Assignment: When you reach the line containing "camera: 70 degrees left, 0 degrees up" in the data below, begin returning lines exactly as written, and stop once the line containing "grey stool [275,359,436,636]" has been returned.

Dataset entries:
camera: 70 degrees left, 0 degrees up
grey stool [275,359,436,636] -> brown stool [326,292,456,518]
==
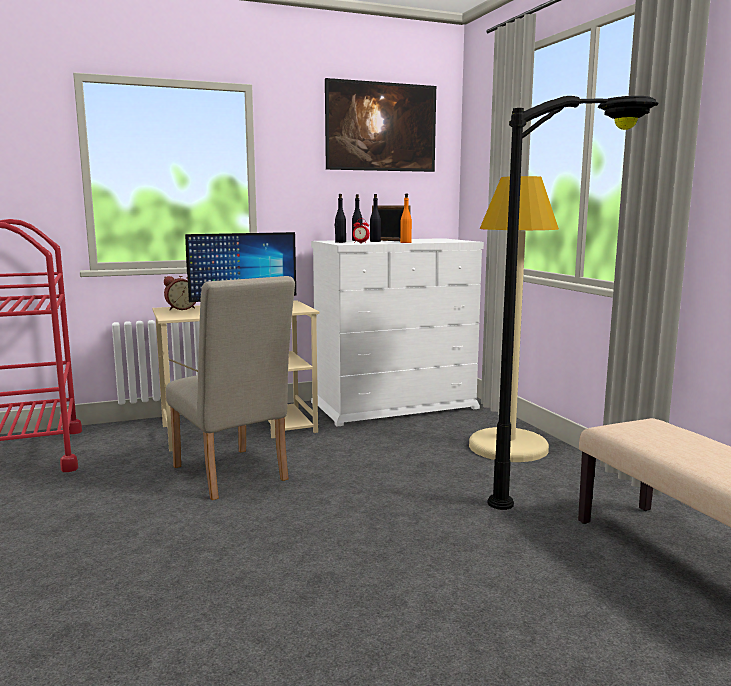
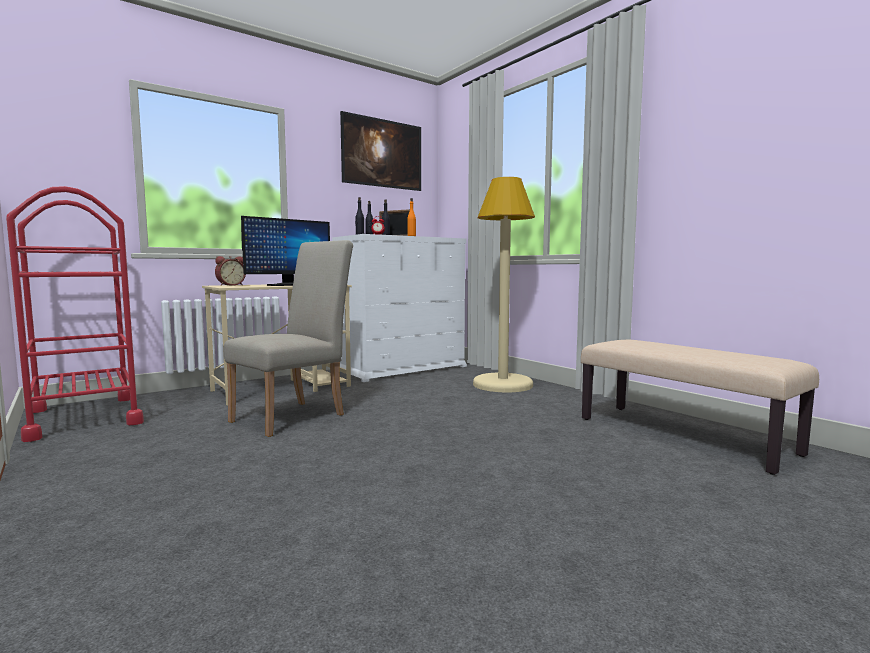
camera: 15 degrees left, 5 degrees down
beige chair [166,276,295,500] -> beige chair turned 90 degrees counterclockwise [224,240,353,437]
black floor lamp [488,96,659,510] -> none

Task response:
camera: 70 degrees left, 0 degrees up
grey stool [275,359,436,636] -> brown stool [326,292,456,518]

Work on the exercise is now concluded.